I'm headed on a selfie vacation the 2nd week of July - 5th to 11th.
I'm curious if there's any great photo opportunities -- waterfalls, bald eagles just sitting around .. car shows .. etc
Also great places to go mountain biking  

I'll be in the Akron Ohio area but will probably venture to the Pittsburgh Penn area, West Virginia & Kentucky borders

Any ideas would be great to get.


----------



## spacefuzz (Jun 18, 2014)

Cuyahoga Valley National Park near Akron. Pittsburgh has some great city scapes.
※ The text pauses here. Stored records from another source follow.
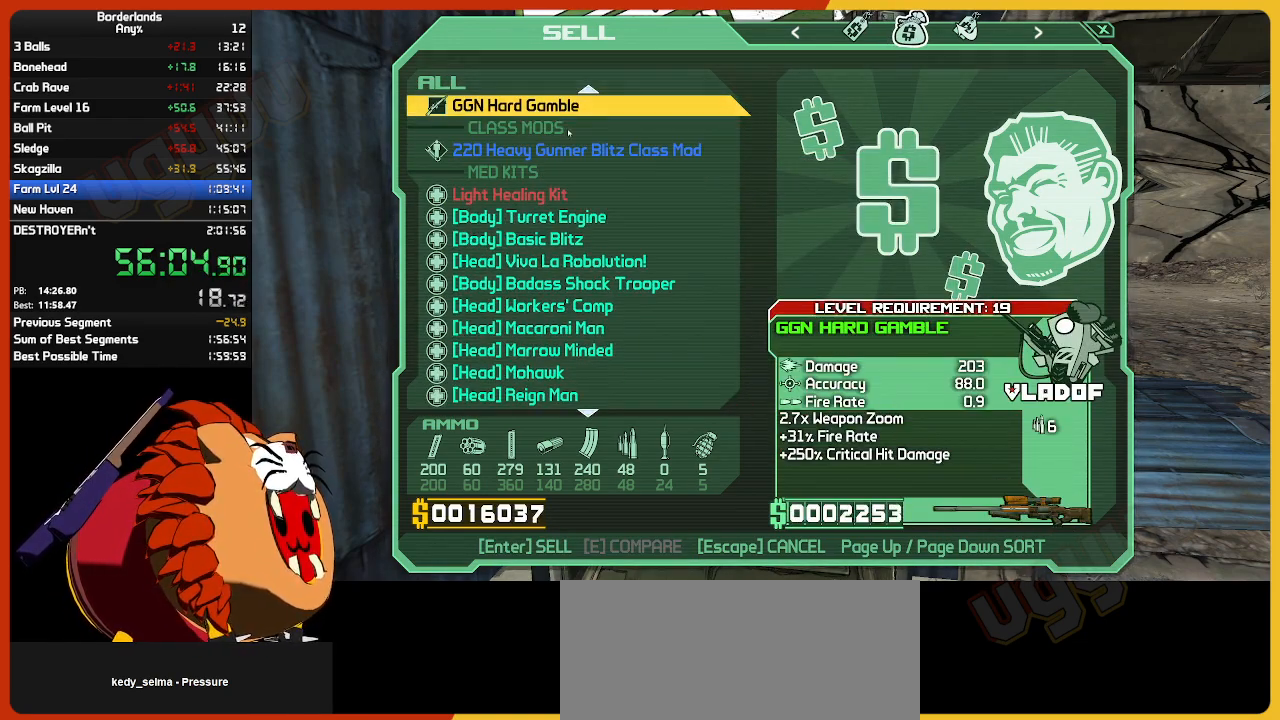
{"keys": [], "mouse": [], "mouse_move": "still", "events": []}
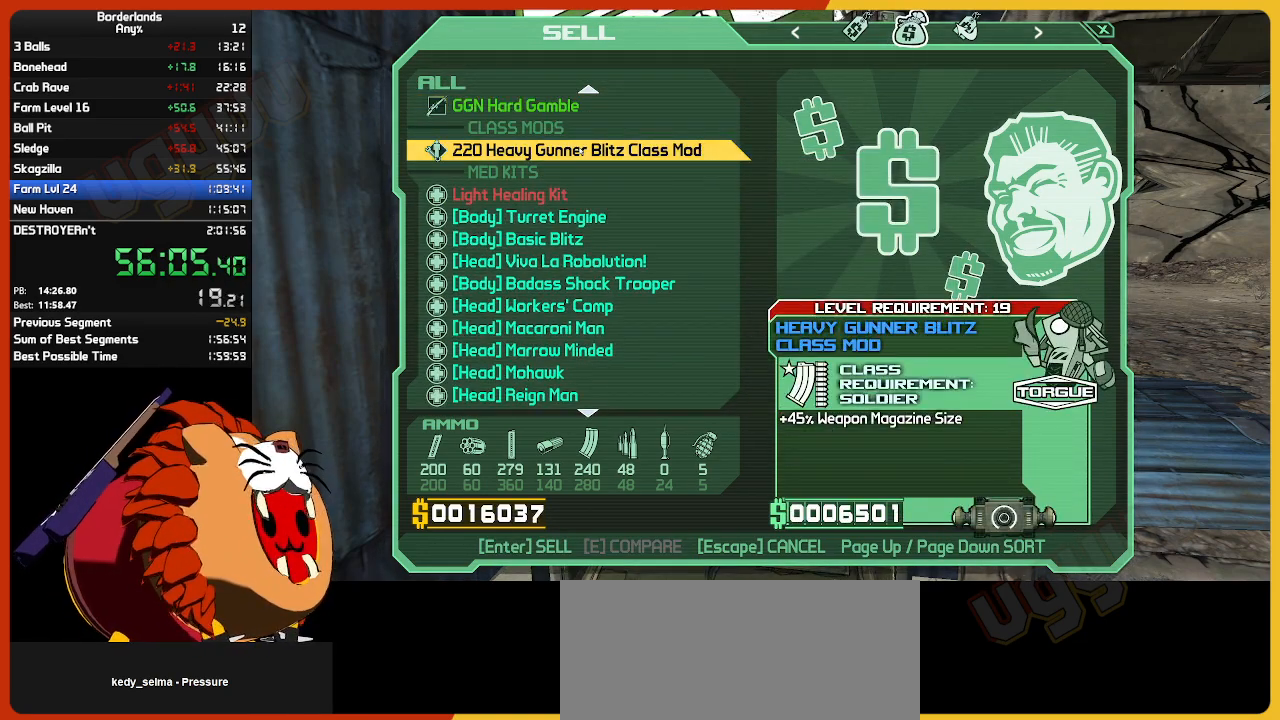
{"keys": [], "mouse": [], "mouse_move": "still", "events": [[100, "return", "down"], [200, "return", "up"], [284, "return", "down"], [334, "return", "up"]]}
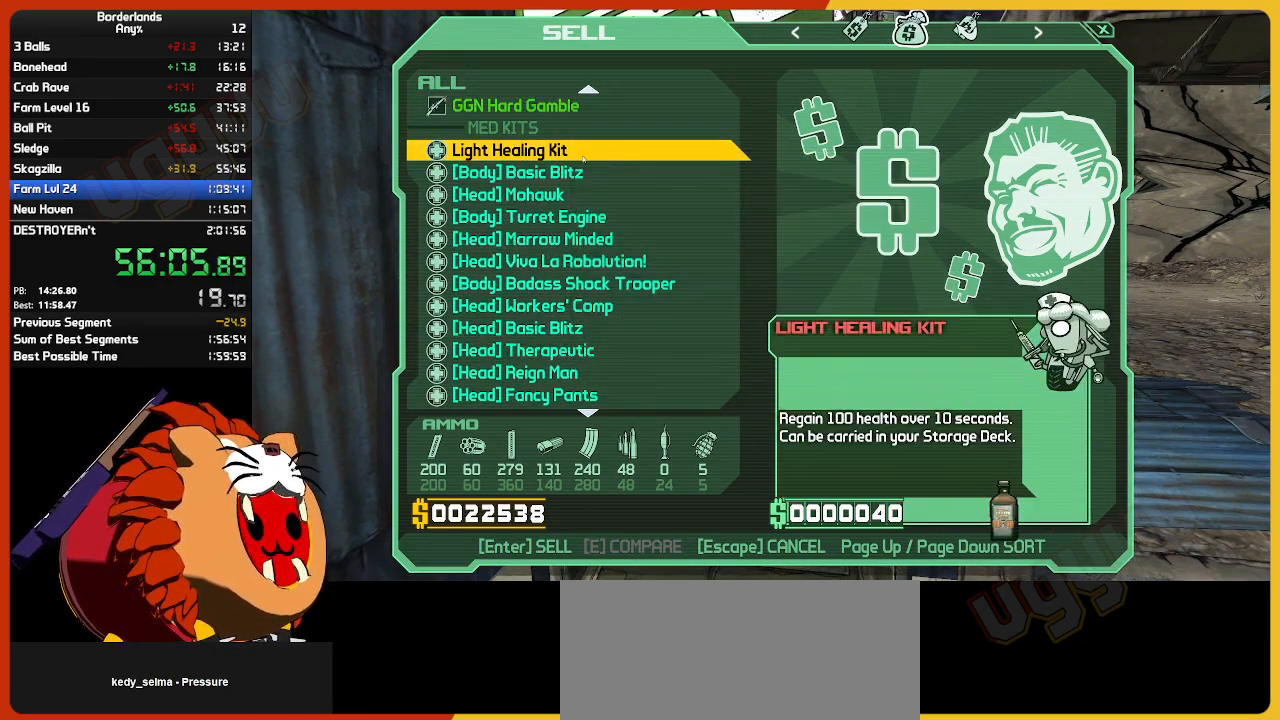
{"keys": [], "mouse": [], "mouse_move": "still"}
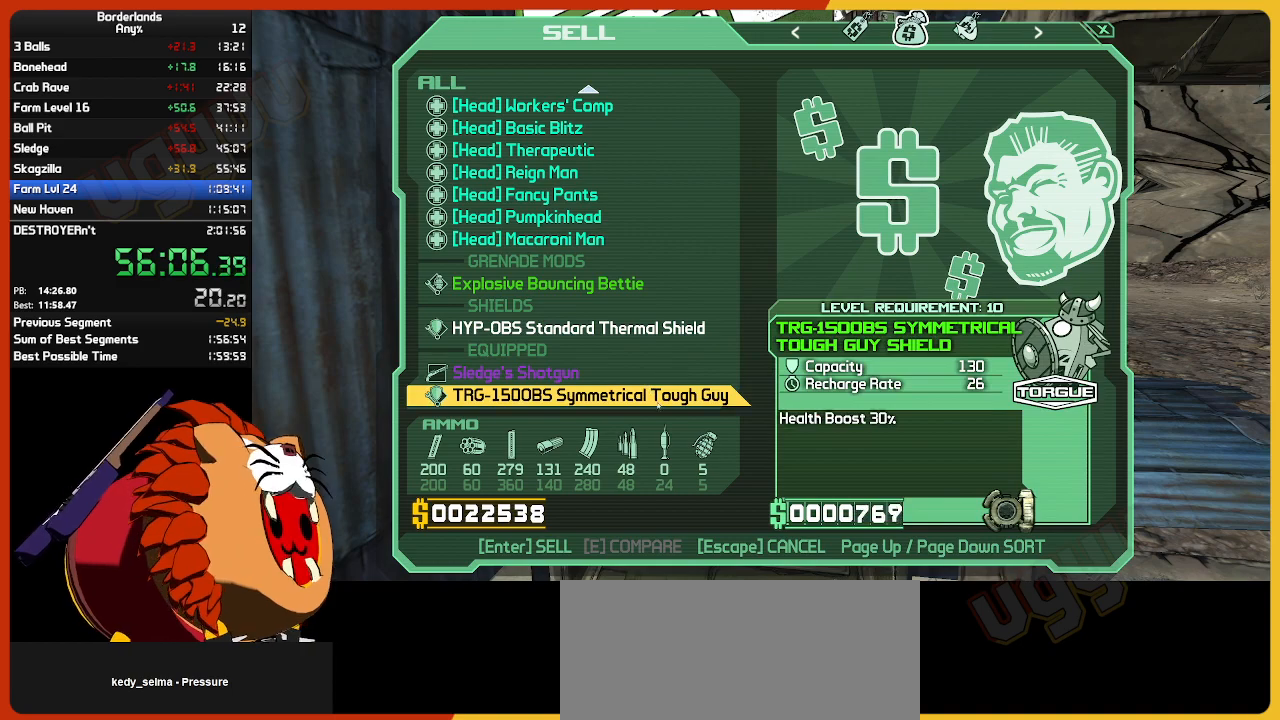
{"keys": [], "mouse": [], "mouse_move": "still", "events": []}
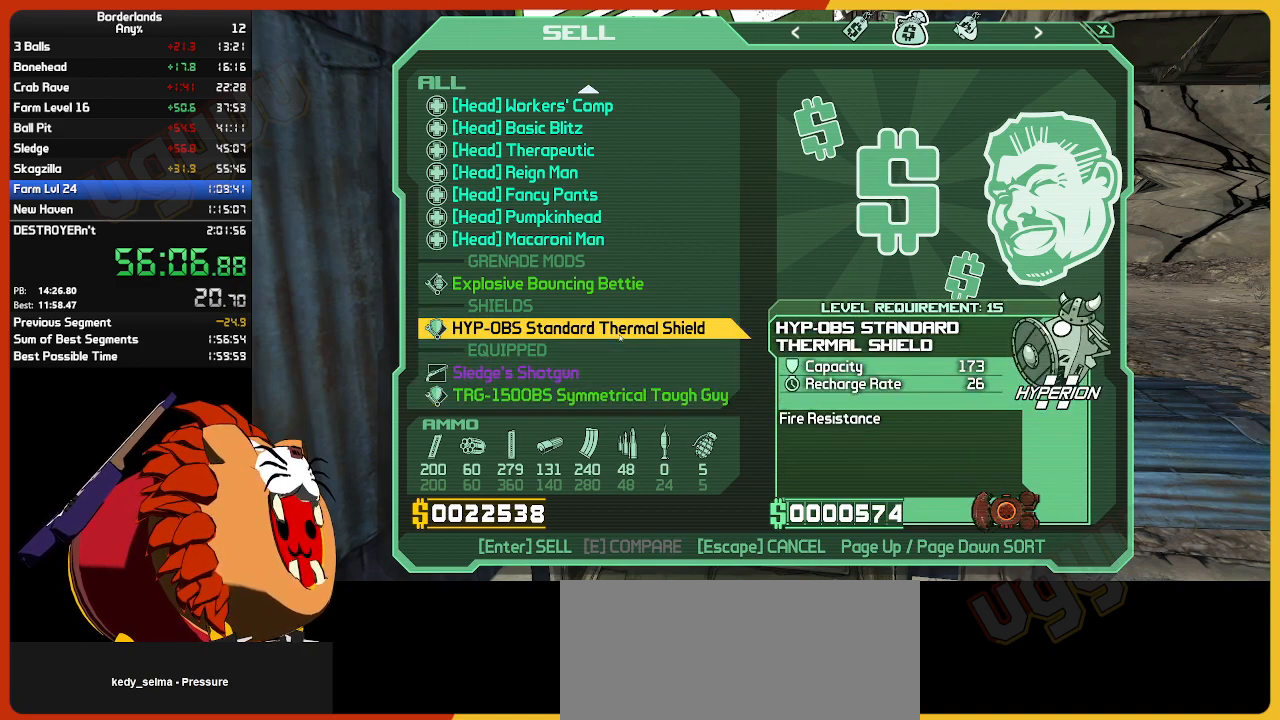
{"keys": [], "mouse": [], "mouse_move": "still", "events": [[384, "return", "down"], [467, "return", "up"]]}
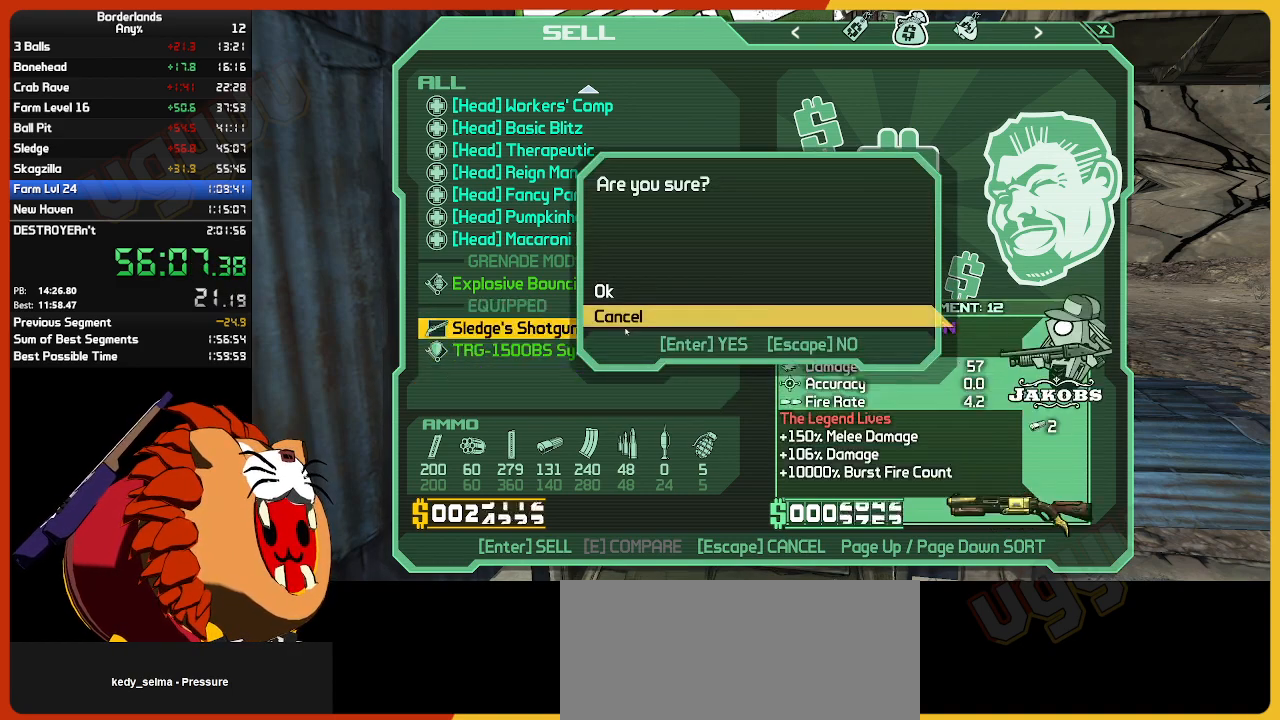
{"keys": [], "mouse": [], "mouse_move": "still", "events": [[17, "return", "down"], [67, "return", "up"]]}
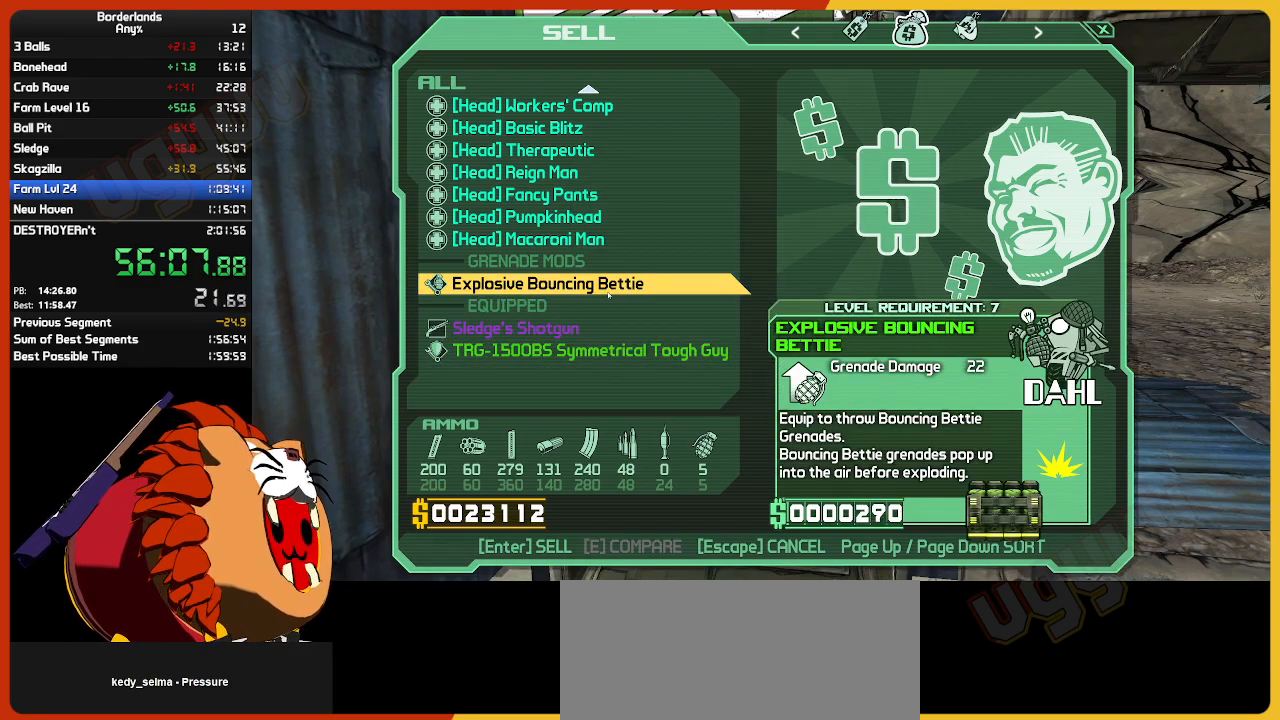
{"keys": [], "mouse": [], "mouse_move": "up-right", "events": []}
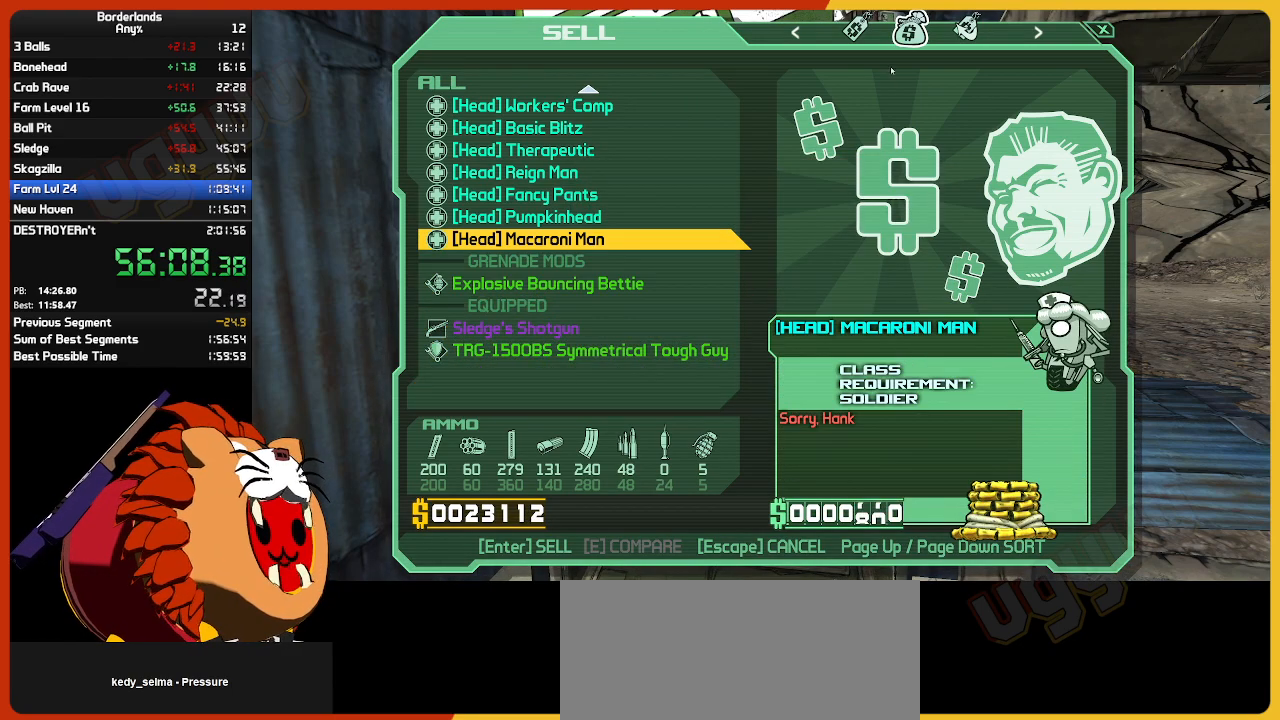
{"keys": [], "mouse": [], "mouse_move": "down-left", "events": []}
Look up the areas on 500px and Flickr that will give you some good spots to go find.


----------



## colnago1331 (Jun 20, 2014)

astroNikon said:


> Also great places to go mountain biking



Trailhead - Ohio Singletrack Trailhead


----------



## runnah (Jun 20, 2014)

colnago1331 said:


> Trailhead - Ohio Singletrack Trailhead



Looks like a good ride. Should come up to Maine.


----------



## Amocholes (Aug 13, 2014)

Hocking Hills State park in Ohio has a lovely gorge and waterfalls.


----------